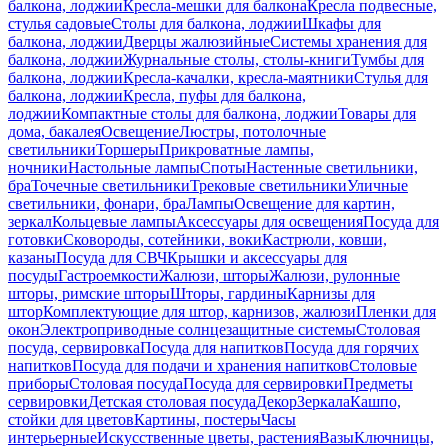
балкона, лоджии
Кресла-мешки для балкона
Кресла подвесные,
стулья садовые
Столы для балкона, лоджии
Шкафы для
балкона, лоджии
Дверцы жалюзийные
Системы хранения для
балкона, лоджии
Журнальные столы, столы-книги
Тумбы для
балкона, лоджии
Кресла-качалки, кресла-маятники
Стулья для
балкона, лоджии
Кресла, пуфы для балкона,
лоджии
Компактные столы для балкона, лоджии
Товары для
дома, бакалея
Освещение
Люстры, потолочные
светильники
Торшеры
Прикроватные лампы,
ночники
Настольные лампы
Споты
Настенные светильники,
бра
Точечные светильники
Трековые светильники
Уличные
светильники, фонари, бра
Лампы
Освещение для картин,
зеркал
Кольцевые лампы
Аксессуары для освещения
Посуда для
готовки
Сковороды, сотейники, воки
Кастрюли, ковши,
казаны
Посуда для СВЧ
Крышки и аксессуары для
посуды
Гастроемкости
Жалюзи, шторы
Жалюзи, рулонные
шторы, римские шторы
Шторы, гардины
Карнизы для
штор
Комплектующие для штор, карнизов, жалюзи
Пленки для
окон
Электроприводные солнцезащитные системы
Столовая
посуда, сервировка
Посуда для напитков
Посуда для горячих
напитков
Посуда для подачи и хранения напитков
Столовые
приборы
Столовая посуда
Посуда для сервировки
Предметы
сервировки
Детская столовая посуда
Декор
Зеркала
Кашпо,
стойки для цветов
Картины, постеры
Часы
интерьерные
Искусственные цветы, растения
Вазы
Ключницы,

---

State how many lines in the entries hold "светильники", please, with no other words.

■ Solved problem ■
5